• [REQUIRED WORK]:
Write the next part of the comment thread below on economic crisis, revolution and the US recapitalization plan, starting after its final sentence.
+++ PAGE EXTRACT
But to win a proletarian revolution there must also be a vanguard party and a revolutionary situation when the oppressed don’ accept being oppressed any more.
I doubt that even an economic recession like in 1880-ies together with an epidemi like the Spanish flu will create that. At least not in Sweden. But of cause we try and prepare!
Not sure Lord Skidelsky is genuinely influential in policy rather than opinion management of middling SES educated people, but this demolishes the man very efficiently.
It appears that a large part of the plan for the US is for Mnuchin to allow (selectively) use of public money for stock buybacks. Is this really plausible as a way of recapitalizing any significant number of large firms? The rationalization appears to be that a plunging stock market will break pension funds (a notion already floated online at the left site Lawyers Guns and Money.) But does this make any sense even for the rich? Or, is it a political bribery by Trump, like tax deferrals? Or is it just taking another chance to defund Social Security, create a fiscal crisis to justify cutting social spending/regressive taxation? (I have nightmares about Trump replacing income taxes with a VAT.)
++++++
+++ GIVEN INFORMATION
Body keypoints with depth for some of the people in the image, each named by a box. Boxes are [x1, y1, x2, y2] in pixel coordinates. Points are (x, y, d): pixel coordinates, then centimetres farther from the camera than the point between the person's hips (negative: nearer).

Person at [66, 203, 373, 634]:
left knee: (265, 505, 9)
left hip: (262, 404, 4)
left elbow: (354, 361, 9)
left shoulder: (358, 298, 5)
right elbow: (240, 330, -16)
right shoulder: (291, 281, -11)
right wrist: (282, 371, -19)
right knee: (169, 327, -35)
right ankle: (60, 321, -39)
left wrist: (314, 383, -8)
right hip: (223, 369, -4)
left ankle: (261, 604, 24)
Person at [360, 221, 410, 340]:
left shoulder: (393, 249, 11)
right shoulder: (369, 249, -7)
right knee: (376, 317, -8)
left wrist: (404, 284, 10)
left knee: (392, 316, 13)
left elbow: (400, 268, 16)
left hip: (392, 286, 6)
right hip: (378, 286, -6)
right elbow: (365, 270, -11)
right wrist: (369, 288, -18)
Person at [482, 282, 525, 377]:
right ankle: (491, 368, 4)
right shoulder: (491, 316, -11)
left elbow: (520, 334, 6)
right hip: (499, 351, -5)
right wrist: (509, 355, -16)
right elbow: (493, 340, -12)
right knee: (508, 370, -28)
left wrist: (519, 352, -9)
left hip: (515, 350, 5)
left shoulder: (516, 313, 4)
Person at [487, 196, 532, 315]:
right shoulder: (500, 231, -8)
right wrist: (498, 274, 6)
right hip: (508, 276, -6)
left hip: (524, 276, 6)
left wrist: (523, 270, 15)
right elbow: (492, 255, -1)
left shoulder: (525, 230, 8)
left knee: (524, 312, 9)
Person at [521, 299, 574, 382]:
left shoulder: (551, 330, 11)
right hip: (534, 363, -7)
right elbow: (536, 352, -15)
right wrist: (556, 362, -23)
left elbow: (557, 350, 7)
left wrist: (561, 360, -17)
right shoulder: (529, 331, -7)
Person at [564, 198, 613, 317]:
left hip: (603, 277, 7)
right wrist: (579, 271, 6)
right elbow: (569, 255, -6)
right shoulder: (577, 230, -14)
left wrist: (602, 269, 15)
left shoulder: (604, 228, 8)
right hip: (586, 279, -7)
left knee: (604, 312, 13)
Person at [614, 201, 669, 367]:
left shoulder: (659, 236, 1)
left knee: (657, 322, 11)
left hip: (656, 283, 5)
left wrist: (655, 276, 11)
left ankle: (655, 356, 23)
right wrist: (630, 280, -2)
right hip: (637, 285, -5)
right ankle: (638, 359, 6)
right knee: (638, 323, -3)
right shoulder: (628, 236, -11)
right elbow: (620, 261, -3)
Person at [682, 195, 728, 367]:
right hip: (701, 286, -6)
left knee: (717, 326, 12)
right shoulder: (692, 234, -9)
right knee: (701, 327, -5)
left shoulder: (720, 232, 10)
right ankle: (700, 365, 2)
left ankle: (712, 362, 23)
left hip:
++++++
• [RESPONSE AREA]:
Economists’ problem with acknowledging that central planning is the most efficient way of using resources to achieve the goals in war is that once they acknowledge that, they have the problem they are committed to the proposition that central planning by principle simply doesn’t work. Currently as far as I can tell the vast majority of socialists agree, especially academically trained socialists. Personally I think the issues with central planning are the environmental issues common to all economic growth and the issues common to any (abstract) democracy.
The war-economy hypothesis is wrong.
It’s not that war in itself triggers temporary socialism in capitalist nations.
It was the fact that, in a specific war (WWII), what was at the table was the survival of the capitalist system itself.
If there wasn’t a socialist alternative disputing for world hegemony at WWII (that is, the Soviet Union), then that war would be a repetition of WWI. It was the Soviet threat – and, with it, the threat of a world revolution – that impelled the major capitalist nations to resort to sandboxed socialism and to ally with the USSR itself against the huge capitalist PR disaster which was the Third Reich.
There’s ample documentation proving there was a huge fear by the British and French governments that another world war would trigger a world communist revolution, and that Chamberlain only insisted – until the end – on appeasement with Hitler because of that fear.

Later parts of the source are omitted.